I consider that for a moment.
“You think they got us on the security cams?” he asks, removing his prostheses and setting them by the side of the bed along with the crutches. Aside for the leg injuries and the scar tissue on his back, Murph seems to be healing well. And so am I, at least physically. Mentally, well, I have new issues, which the resident shrink claims is PTSD from the experience.
Murph crawls in bed and props two pillows under him to lay sideways facing
me.
“Doubt it,” I tell him, also laying on my side while reaching down and scratching the stub where my damn ankle used to be. The thing is always itching.
“You sure?”
“Yep.” I had scouted their video system for a week now, since we were able to start moving about on our own, and knew the blind spots in the stairway and the halls. “We’re good, man.”
“And so is Dix,” he says.
Silence. Then, “So, Murph, no regrets?”
“Hell no. Dix’s where he belongs, with Chappy, Cope, and the rest of our fallen SEAL brothers. We owed him that.
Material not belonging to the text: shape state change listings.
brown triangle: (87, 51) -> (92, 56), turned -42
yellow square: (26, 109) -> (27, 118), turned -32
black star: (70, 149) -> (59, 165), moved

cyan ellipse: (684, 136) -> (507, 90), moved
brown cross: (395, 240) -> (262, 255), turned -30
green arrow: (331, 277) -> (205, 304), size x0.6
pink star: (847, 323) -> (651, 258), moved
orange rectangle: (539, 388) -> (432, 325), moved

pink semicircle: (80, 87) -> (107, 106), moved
I’m more concerned about what’s in store for us.”
I tilt my head, having spent plenty of time considering that. “Well, we got to keep our arms, enough of our legs, and our balls, so…”
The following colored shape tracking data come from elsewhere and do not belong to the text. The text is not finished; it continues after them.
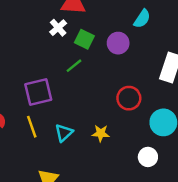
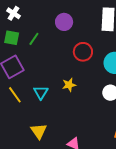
green square: (84, 39) -> (12, 38), moved
purple circle: (118, 43) -> (64, 22), moved

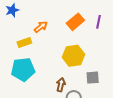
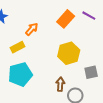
purple line: (98, 22) -> (89, 16), turned -64

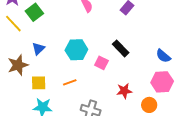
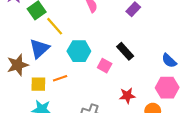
yellow line: (13, 24) -> (55, 26), moved
blue triangle: (38, 49) -> (39, 49), size x1.5
orange line: (70, 82) -> (60, 78), moved

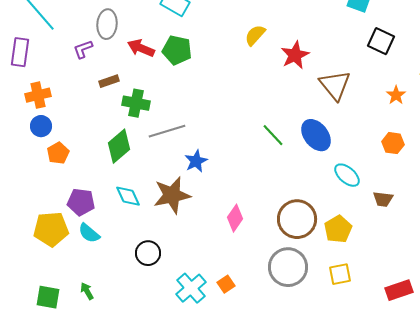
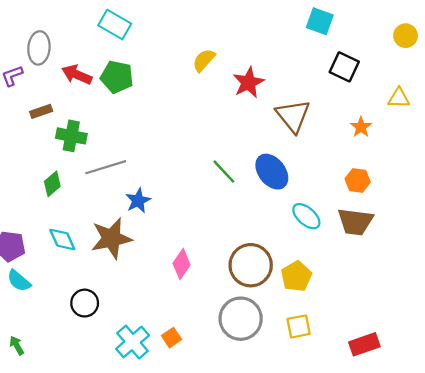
green diamond: (119, 146) -> (52, 184), size x0.7
brown trapezoid: (383, 199) -> (355, 222), moved, size x1.6

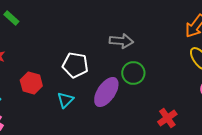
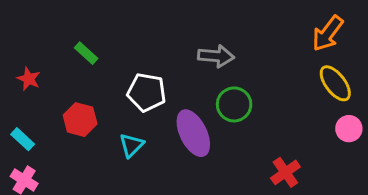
green rectangle: (11, 18) -> (86, 53), moved
purple ellipse: (106, 92) -> (193, 133), turned -60

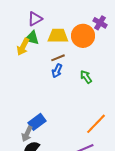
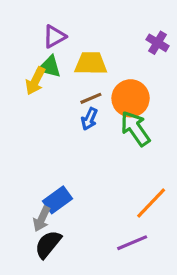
orange circle: (83, 36) -> (131, 98), moved
green arrow: (86, 77) -> (135, 128), size x1.6

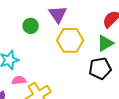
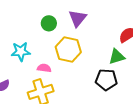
yellow hexagon: (70, 40) -> (68, 49), moved
pink semicircle: (19, 80) -> (44, 68), moved

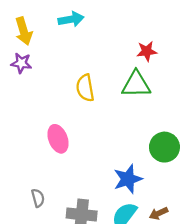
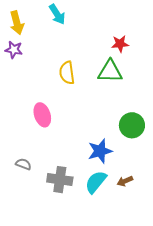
cyan arrow: (71, 19) -> (57, 14), turned 65
gray semicircle: (38, 198) -> (23, 164), turned -56

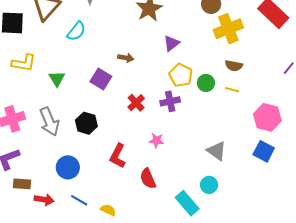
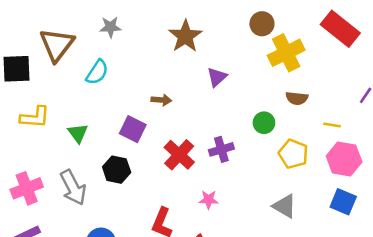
yellow pentagon: (181, 75) -> (293, 154), moved
yellow line: (232, 90) -> (332, 125), moved
red cross: (136, 103) -> (179, 155), size x1.4
black hexagon: (86, 123) -> (117, 170), moved

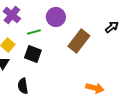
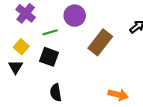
black semicircle: (23, 86) -> (56, 92), moved

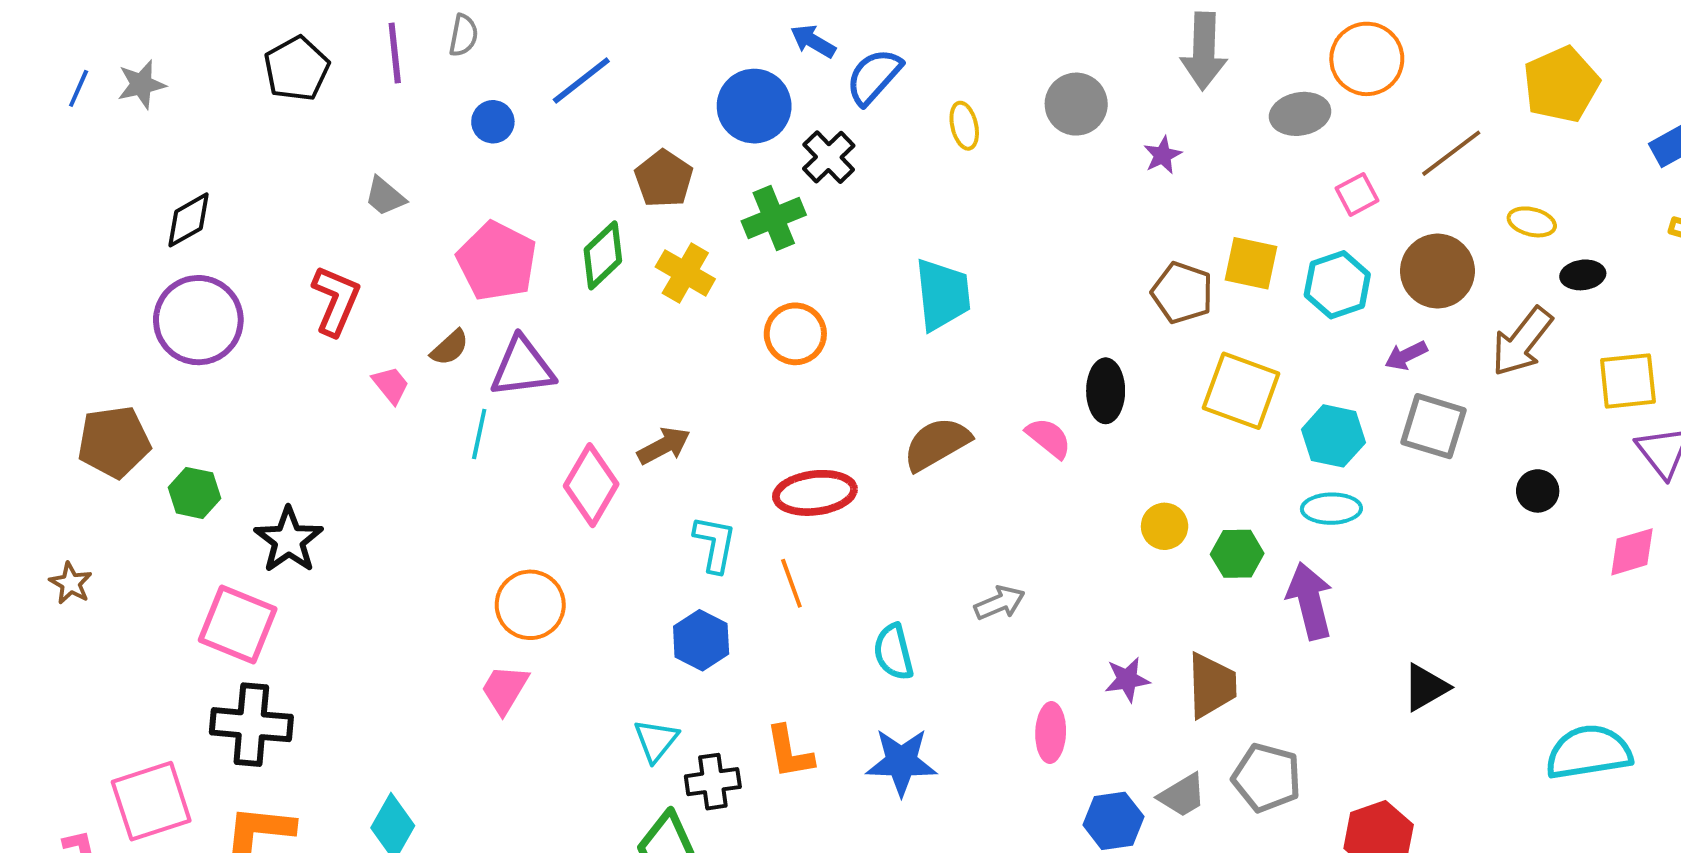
“We did,” he says, briefly touching himself, apparently for reassurance. “But I was talking about the teams.”
“I know that, and the answer’s that our wounds disqualify us for SEAL duty, but there are plenty of other options.”
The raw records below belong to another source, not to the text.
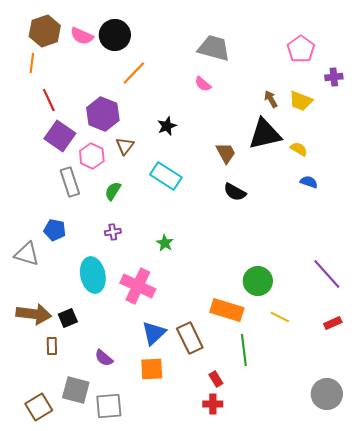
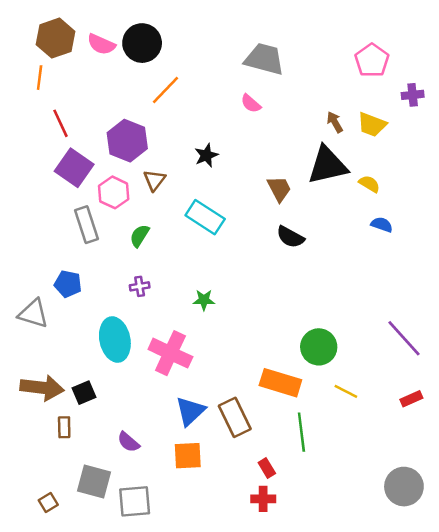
green star: (165, 243) -> (204, 300), turned -30
brown square: (39, 407) -> (48, 503), size x0.6

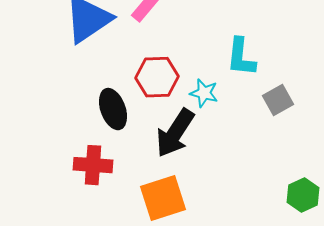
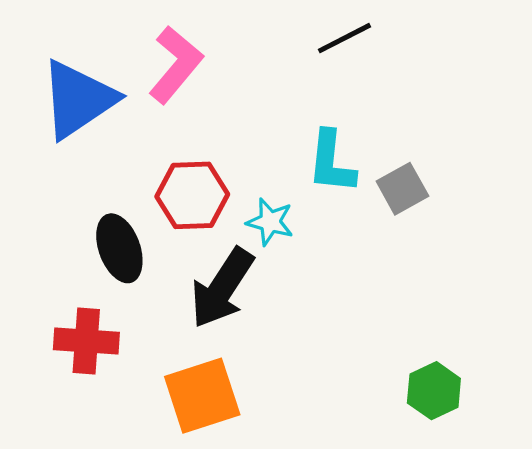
gray square: (278, 100) -> (402, 189), moved

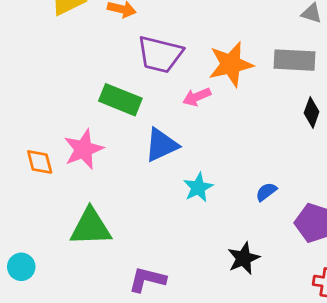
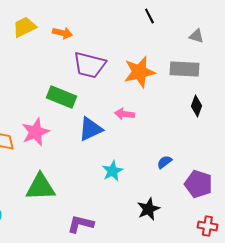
pink arrow: (197, 97) -> (124, 114), moved, turned 30
cyan star: (198, 187) -> (112, 171), moved

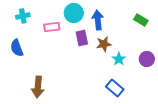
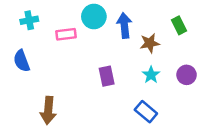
green rectangle: (141, 20) -> (179, 25), turned 32
purple rectangle: (82, 38) -> (107, 76), moved
brown star: (104, 44) -> (150, 43), moved

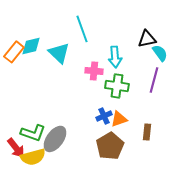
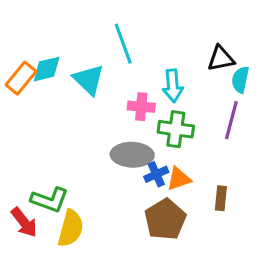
cyan semicircle: (160, 53) -> (240, 80), turned -132
gray ellipse: (55, 139) -> (132, 155), moved, turned 56
yellow semicircle: (33, 157) -> (71, 228), moved, turned -60

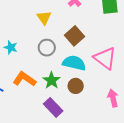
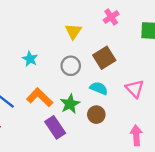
pink triangle: (105, 58) -> (135, 89), size x0.7
cyan semicircle: (74, 63) -> (99, 88), size x0.7
purple rectangle: (53, 107) -> (55, 127), moved

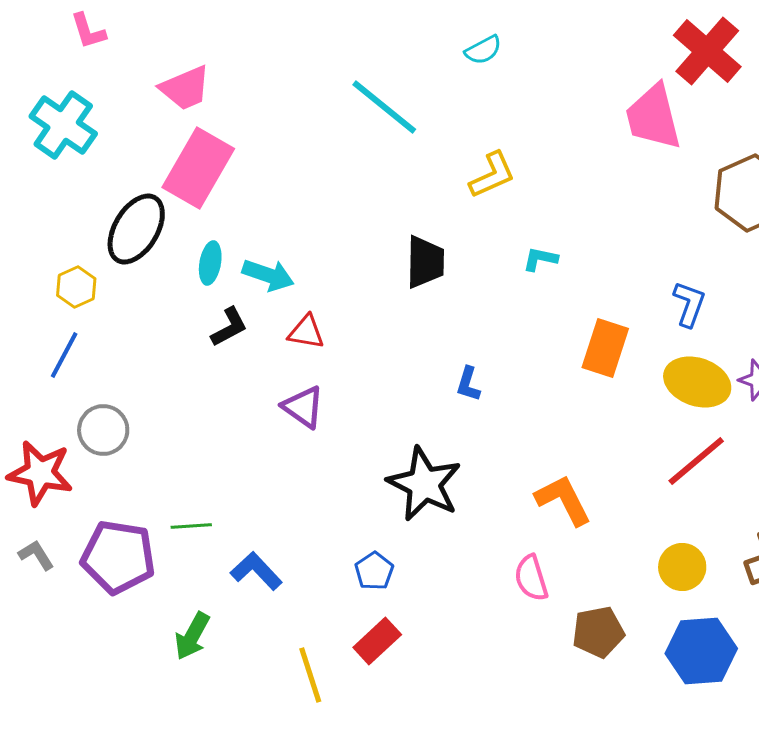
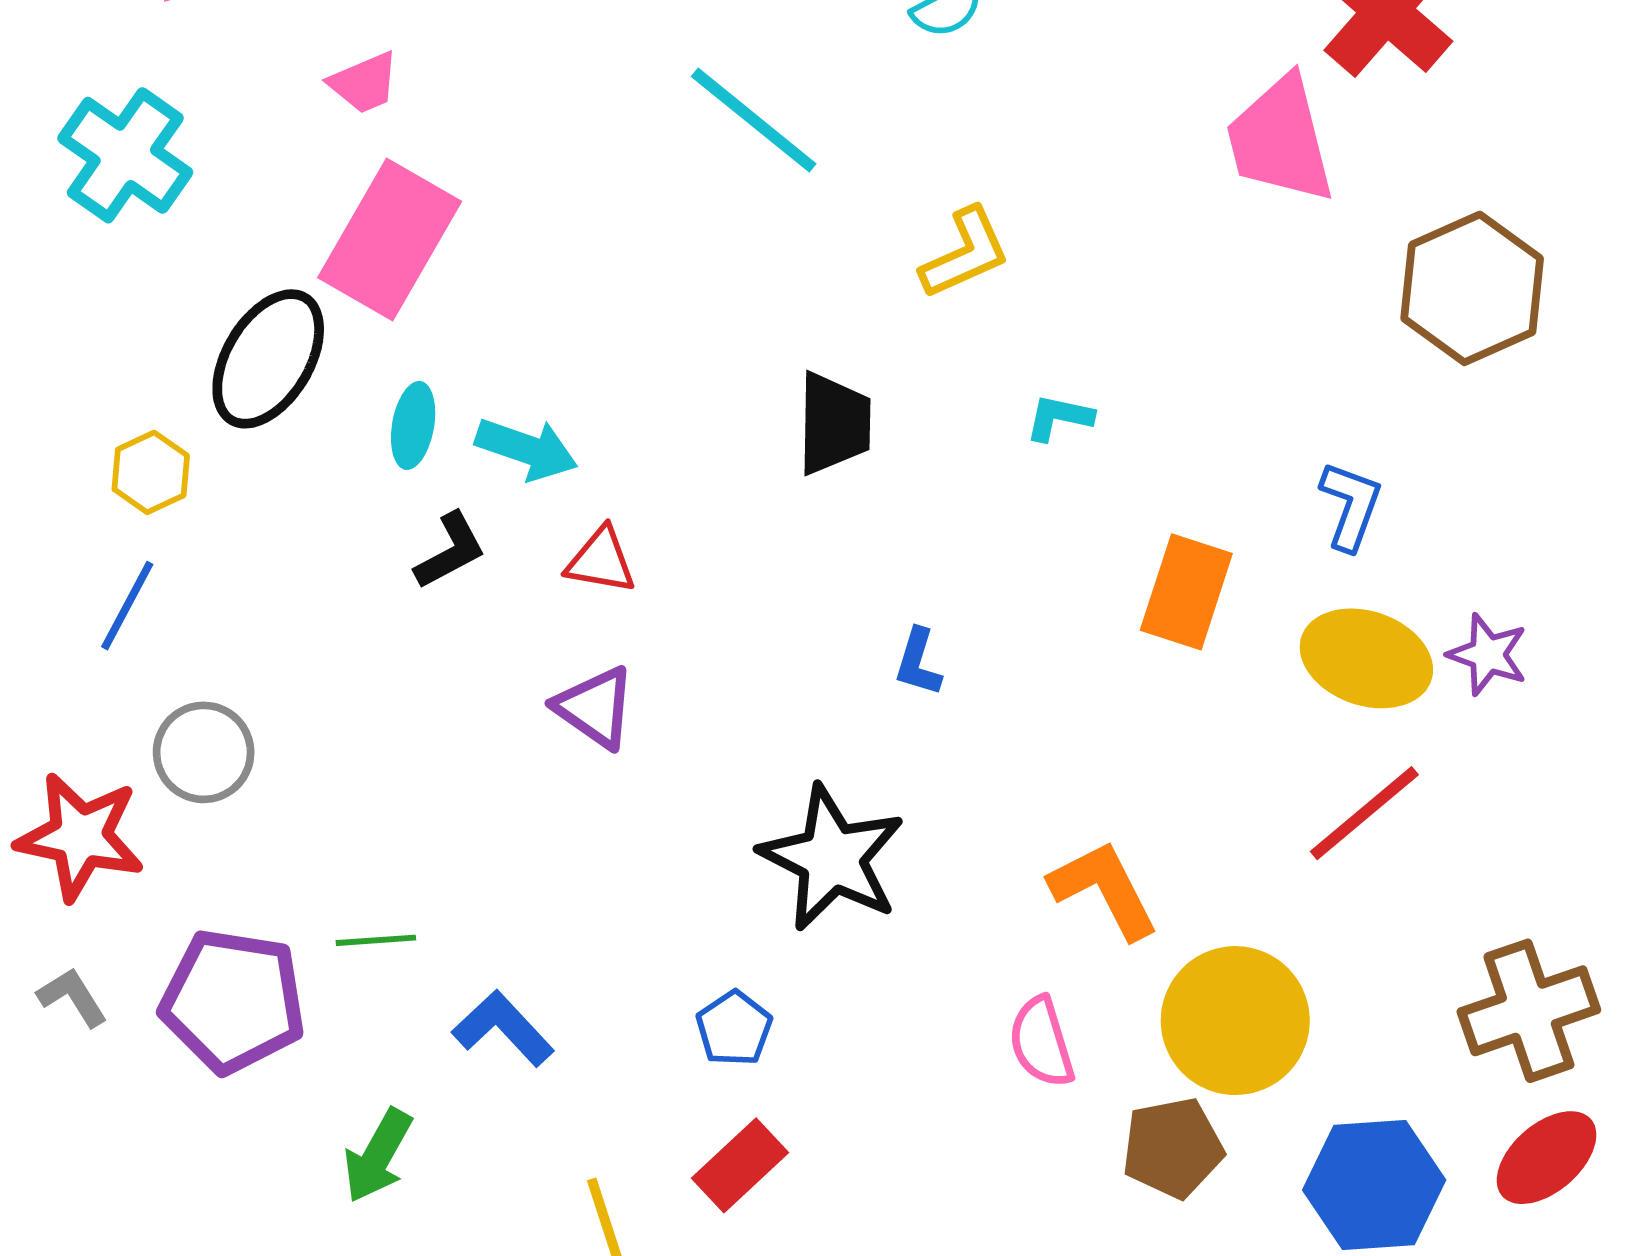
pink trapezoid: (185, 88) -> (364, 83), size x0.7
yellow circle: (682, 567) -> (1235, 1021), moved, size x1.6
We lay there in silence for a bit, then he asks, “Thinking about reconnecting with that pretty doctor? Didn’t you say she’ll take you back if you leave the SEALs?”
I sigh. I exchanged emails with Kate two weeks ago to let her know I had survived, minus the bottom of my left leg. She replied that she was now stateside, working at the VA hospital in Norfolk, and that she was relieved and happy for me that I would be alright. But pushing the notion of getting back together again just didn’t feel right. Kate was my rebound girl, and somehow, she knew that. Though for the life of me I don’t know how she could tell. No one, not even Murph, has a clue about my feelings for Franky. I’ve kept them locked down hard since the night I lost her to Dix.
And no, my decision to let Dix go has absolutely nothing to do with that. I would have loved for the Jersey giant to be in good enough shape—like Murph and I—to go home to her. But he just wasn’t, and the horrified stare in Franky’s blue eyes a few days ago only made me want to honor Dix’s request even more.
Murph starts to snore before I can answer. The Harlem warrior always had a gift for falling asleep in seconds, even right in the middle of a conversation. In fact, we used to joke that he was like one of those damn dolls that closed her eyes the moment you lay her on her back.